> _PROBLEM STATEMENT_
Copy word for word the part of the workflow-configuration text below that runs from "2. In the action" to "region, opportunity_type, created_at)".

> _SELECTED TEXT_
The Snowflake action executes the query and writes data directly to your Snowflake table. You can use this data in existing Snowflake dashboards or downstream analytics processes.

Configuring workflows to write to AWS Athena

To write workflow outputs to AWS Athena:
  1. Ensure you have an S3 bucket configured as the storage location for your Athena table.
  2. In the workflow editor, add an AWS Athena action to your workflow.
  3. In the action properties, configure the Athena connection:
    • Region: AWS region where your Athena database resides
    • Database: Athena database name
    • Output Location: S3 path for query results (e.g., s3://my-bucket/athena-results/)
  4. In the Query field, write an SQL INSERT statement. Use data from previous workflow steps:
    INSERT INTO cost_opportunities
    VALUES ('{{step1.output.resourceId}}', {{step2.output.savings}}, '{{step3.output.account}}', '{{step4.output.region}}', 'idle_resource', current_timestamp)
    
  5. Save and test the workflow.
The Athena action executes the query and writes data to the S3-backed table. External tools that query Athena can immediately access this data.

Configuring workflows to write to Google Cloud BigQuery

To write workflow outputs to BigQuery:
  1. In the workflow editor, add a Google Cloud action and select Run SQL query on BigQuery.
  2. In the action properties, configure the BigQuery connection:
    • Project ID: Your GCP project ID
    • Dataset: Target BigQuery dataset name
  3. In the Query field, write an SQL INSERT statement:
    INSERT INTO `my-project.my-dataset.cost_opportunities` (resource_id, estimated_savings, account, region, opportunity_type, created_at)
    VALUES ('{{step1.output.resourceId}}', {{step2.output.savings}}, '{{step3.output.account}}', '{{step4.output.region}}', 'idle_resource', CURRENT_TIMESTAMP())
    
  4. Save and test the workflow.
The BigQuery action writes data directly to your BigQuery table, making it available for analysis in Looker, Data Studio, or other BigQuery-connected tools.

> _DATASET ENTRIES_
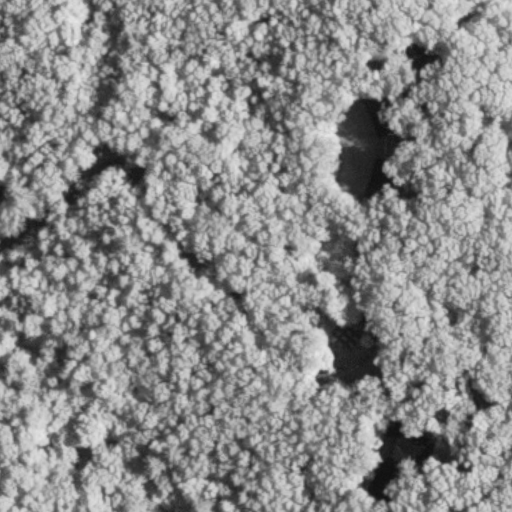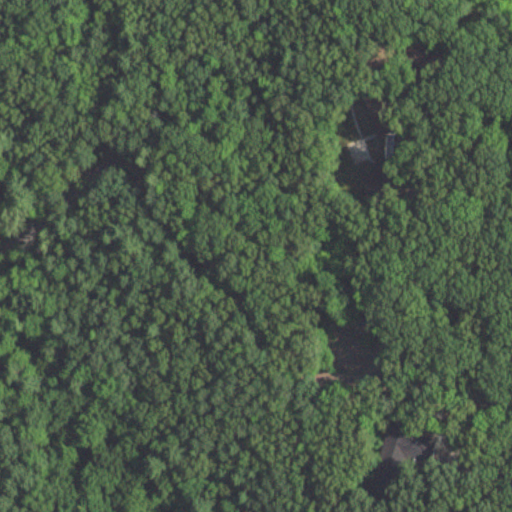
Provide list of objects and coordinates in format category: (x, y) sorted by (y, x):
road: (380, 63)
building: (384, 114)
building: (383, 181)
road: (475, 203)
road: (235, 281)
road: (489, 421)
road: (506, 421)
road: (196, 445)
building: (409, 447)
road: (472, 467)
building: (383, 490)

> _RESULT_
2. In the action properties, configure the BigQuery connection:
    • Project ID: Your GCP project ID
    • Dataset: Target BigQuery dataset name
  3. In the Query field, write an SQL INSERT statement:
    INSERT INTO `my-project.my-dataset.cost_opportunities` (resource_id, estimated_savings, account, region, opportunity_type, created_at)